宫昕延沉默一瞬,看着宾客赞扬醉梦露,一杯又一杯的豪饮,绕开了话题。
“很神奇不是吗?他们都如此痴迷。”
“连血寺也认为它是天下第一美酒,将它放在首位。”
“执献。”
这是苏幸自韫芈六年逃离后第一次喊他的字。
宫昕延回过头,看着他的眼睛道。
“怎么了。”
只见苏幸眼中情绪淡漠,看过来的视线里什么也没有,很平静地问出口。
“你真的,从未后悔过吗?”
宫昕延与他对视,半晌后才开口。
“从未后悔。”
苏幸闻言没什么反应,最后嗤笑一声,转身头也不回地走了。
……
宴席还是到了尾声,场上的宾客陆陆续续地回府休息。苏幸本也想离开却被候在门口的侍女拦下了。
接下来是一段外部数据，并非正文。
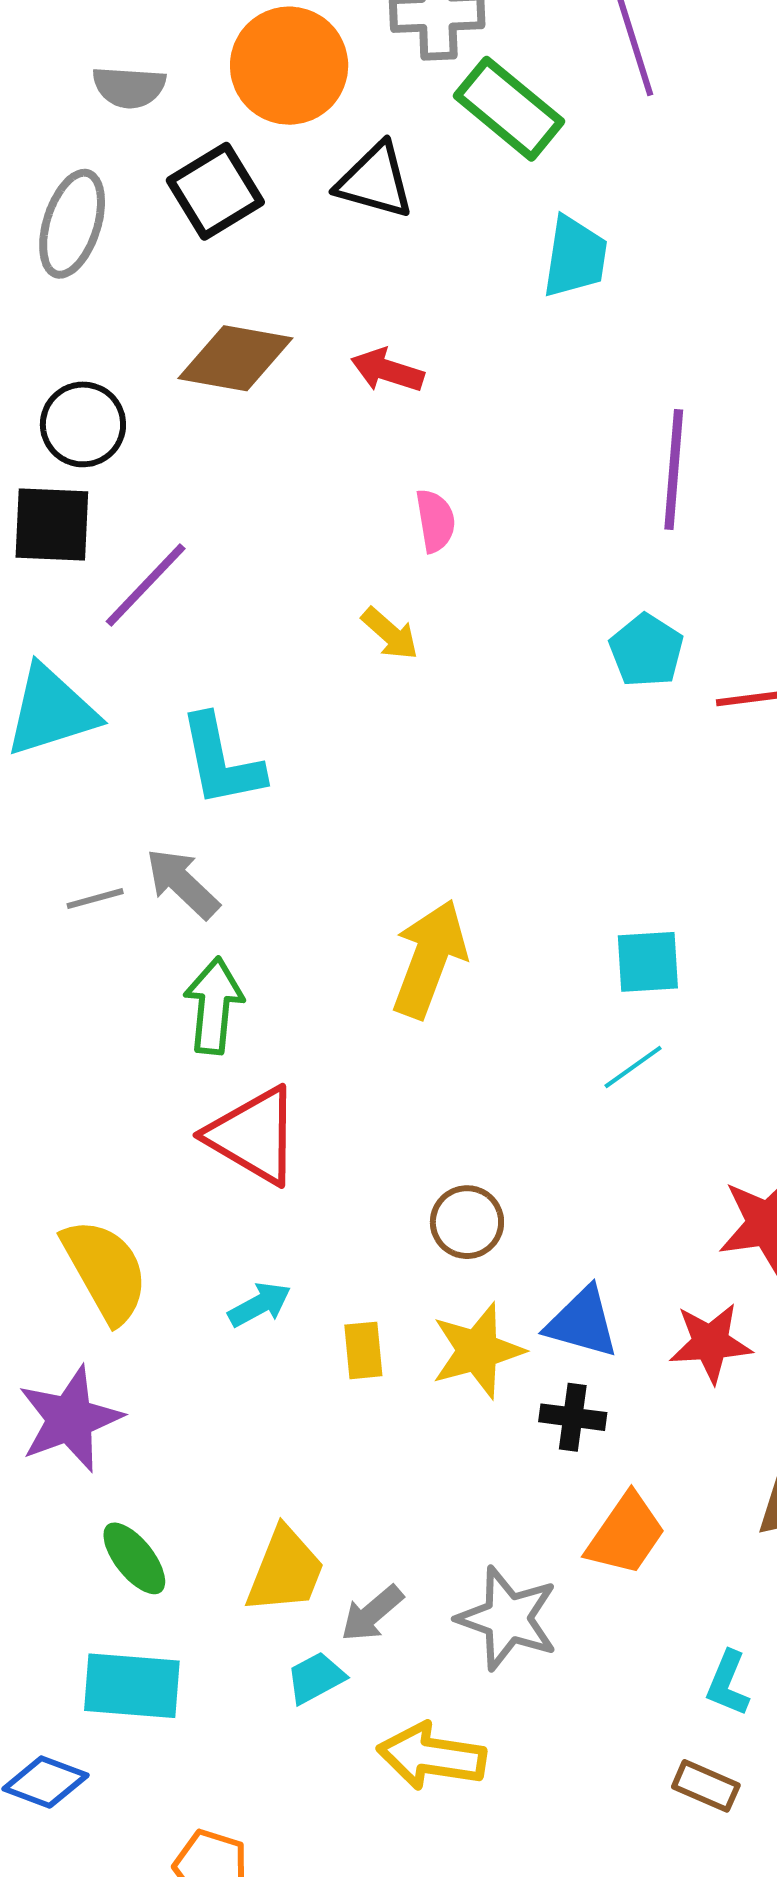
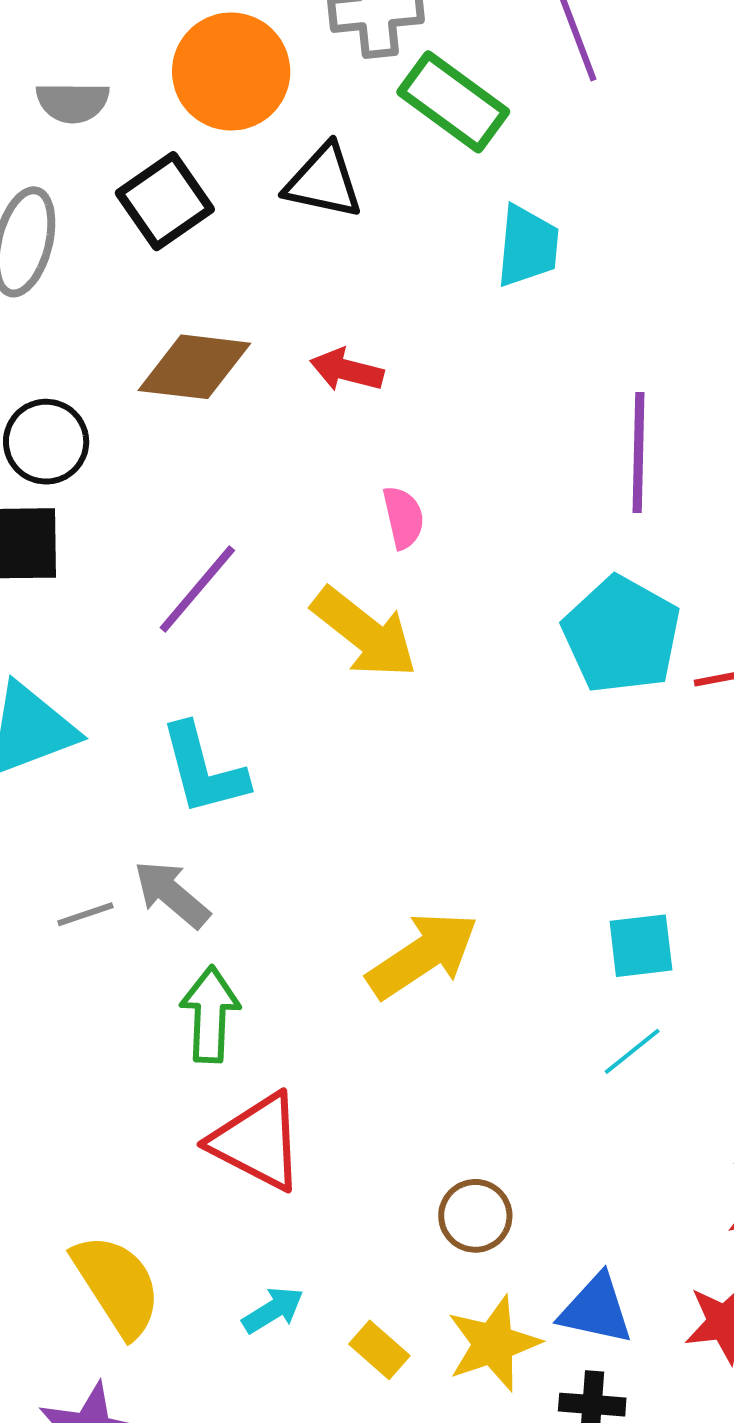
purple line: (146, 585) -> (197, 589), moved
yellow arrow: (390, 634) -> (365, 633), size x1.8
cyan pentagon: (646, 650) -> (622, 635), size x1.6
yellow arrow: (429, 959) -> (423, 955), turned 39
yellow rectangle: (363, 1350) -> (379, 1350), turned -40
“顾先生,宴席已经结束。公子想在其他宾客走后给您几瓶醉梦露,还请稍等片刻。”
苏幸不带犹豫地拒绝,“不用,让他自己留着吧。”
侍女有些为难,劝道。
“顾先生,就差两位了,不用等很久的。”
“您要是走了,我就没法跟公子交代了。”
苏幸无奈叹气,还是留了下来。
面前侍女比他矮了一个头,身上一点灵力都没有,是个普通人。
他回到正殿,寻了处地方坐下。宫昕延还在为其他人送行,礼节做的极好。
终于,最后一位宾客踏出宫家大门,坐上奢侈精致的马车离开了。
苏幸看向朝他走来的宫昕延,见对方两手空空于是问道。
“东西呢?”
宫昕延走到他面前,伸手的同时两瓶醉梦露已在手中,还不忘说句。
“没加东西在里面。”
苏幸淡淡嗯了声,起身接过收进储物戒。
“那我走了。”
他迈步绕开宫昕延向门口走去,忽然被叫住了。
“济郁。”
苏幸停下脚步回头。
“做什么?”
宫昕延只是平静看着他,没说一句话。
下一瞬,鲜红血光从脚下所踩的整片地面里冲天而起。若从天空俯瞰,则能发现宫家所有都被血红所笼罩,一个足以覆盖整个宫家的阵法.轮廓若隐若现。
血红丝线从地里破出,张牙舞爪,狰狞至极。
与此同时,苏幸感受到自身的修为被狠狠压制,经脉中的灵力停滞。他召出凌阑剑握在手中,剑尖直指宫昕延,神情平和,早有预料。
“我还以为你要说些什么,果然还是这样。”
红衣剑修视身边的血红丝线如无物,手中利剑握的极为稳当,冷漠地说。
“执献,不会再有人真心待你了。”
在他话音落下的刹那,血线朝他飞速席卷,四面八方,铺天盖地。满眼皆是血红一片,无处可躲。
插翅难逃。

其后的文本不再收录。